Two of my friends this week asked me when I think it will be possible to travel safely again, despite knowing I am no expert in epidemiology. (At least I’m not a musician with a cousin with a friend in Trinidad who is misrepresenting his condition?) (If you don’t know what that reference is about, you are lucky.) Maybe I’m an expert in traveling? Anyway, I can see myself traveling recreationally outside of my state again by this time in 2022 if conditions are right. In the meantime, I’m expecting more variants of concern that will need to be studied; data from the results of the mix-and-match clinical studies currently underway (to determine if we should get a different vaccine than we started with, to see if that improves our antibody levels in a useful way); and likely a booster shot based on information from all the studies going on.
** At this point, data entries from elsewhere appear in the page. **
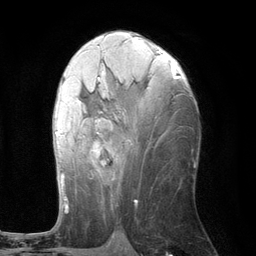
Breast MRI (dynamic contrast-enhanced), one axial slice; slice 59 of 134 in the series (ordered by position); cropped to one breast; dynamic contrast-enhanced series, time point 2 of 6 at this slice position (early post-contrast); 3 T; TE 2.8 ms, TR 7.3 ms; 1.2 mm slice thickness; 256 × 256 image matrix, field of view 180 × 180 mm. Female patient.
Structures marked on this image (semi-automatically segmented with operator editing):
- enhancing-tissue mask used for the functional tumour volume (all voxels passing the contrast-enhancement thresholds inside the analysis volume; usually the tumour): box from (x=54, y=61) to (x=175, y=210) px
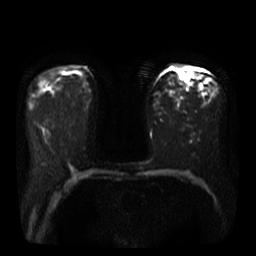
Breast MRI, one axial slice. Slice 21 of 40 in the series (ordered by position). Diffusion-weighted series; image 2 of 4 stored at this slice position (different b-values; order by instance number). 3 T. 256 × 256 image matrix, field of view 360 × 360 mm. Female patient.
Structures marked on this image (outlined manually by an expert reader):
- tumour on diffusion-weighted imaging: bounding box (x1, y1, x2, y2) in pixels: (179, 67, 191, 81)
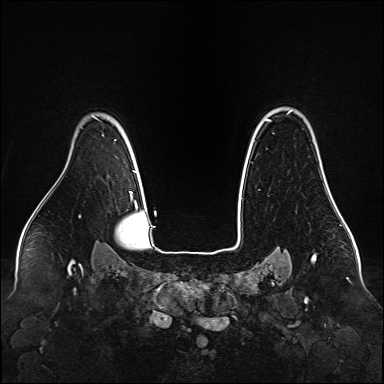
Breast MRI (dynamic contrast-enhanced), one axial slice. Position 117 of 160 along the scan axis. Dynamic contrast-enhanced series, time point 2 of 6 at this slice position (early post-contrast). 1.5 T. TE 2.3 ms, TR 5.2 ms. 384 × 384 image matrix, field of view 340 × 340 mm. Female patient.
Annotated regions visible in this slice (semi-automatically segmented with operator editing):
- enhancing-tissue mask used for the functional tumour volume (all voxels passing the contrast-enhancement thresholds inside the analysis volume; usually the tumour): bounding box <268,110,330,191> (left, top, right, bottom; pixels)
I also expect that my travel considerations will be different going forward. I have a friend in New Orleans, but I won’t visit him soon, not only because of Hurricane Ida’s lingering damage, but because of infection rates and hospital availability. Any medical emergency could become fatal if hospitals are overflowing, and the lack of medical support colors my view of any destination! It would also feel wrong to visit a place where locals can’t get the vaccine. So a new list of criteria begins to form:

-low infection rates
-high local/national vaccination rates
-traveler vaccination requirements and testing to fly (so flying is safer)
-traveler testing upon/near arrival (so tourist activities are safer)
-emergency service / hospital availability
-open to U.S. travelers
-cultural attractions are open, operating, and accessible to visitors
(note that capacity restrictions to prevent crowding during a pandemic are good and can make attractions more enjoyable; they need to be managed well, so I can know that I can get into museums and similar institutions during my visit with an easy online/mobile/kiosk reservation).
-tourism is supported by local communities & their leaders (I respect local government pleas NOT TO VISIT when they are struggling) and there is a safety culture, especially for public-facing workers.

I’m sure I’ll adjust this list as circumstances change, but this all feels reasonable to me at this time. Vaccination has made me feel safer, but having friends with breakthrough infections reminds me that my perception of safety is limited, and precautions are still required.